▶ [Tarea asignada]: Extrae, de las líneas de abajo, cada una que contenga la cadena "value". Distingue entre mayúsculas y minúsculas.

########

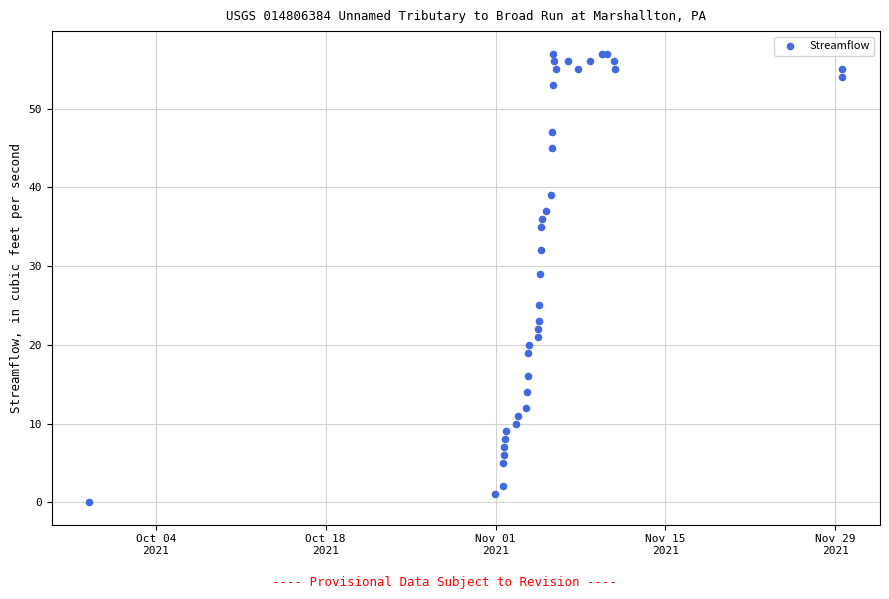

What Y value in the scatter plot is closest to 28?

29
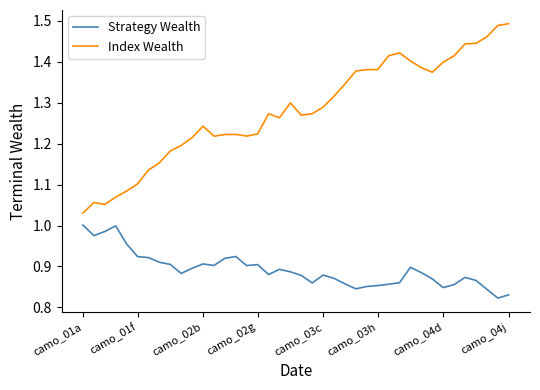

Rank the series by their average value, from lowest to highest.

Strategy Wealth, Index Wealth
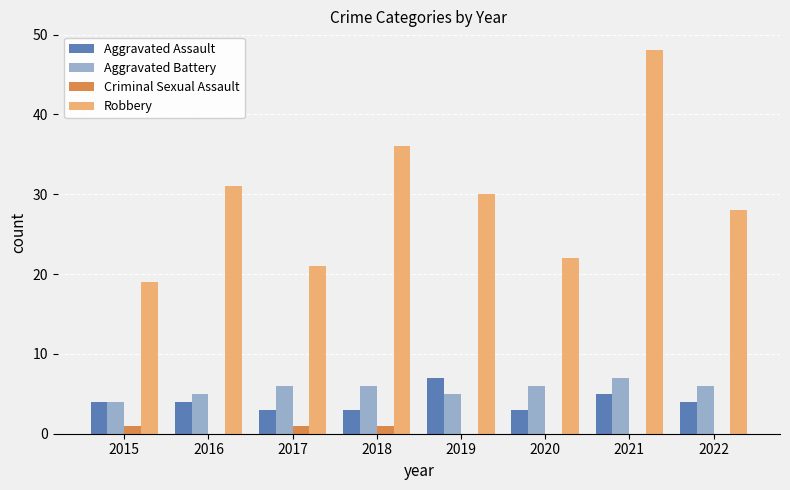

The value of Robbery at 2015 is 19. True or false?

True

########

▶ [Solución escrita]:
What Y value in the scatter plot is closest to 28?
Rank the series by their average value, from lowest to highest.
The value of Robbery at 2015 is 19. True or false?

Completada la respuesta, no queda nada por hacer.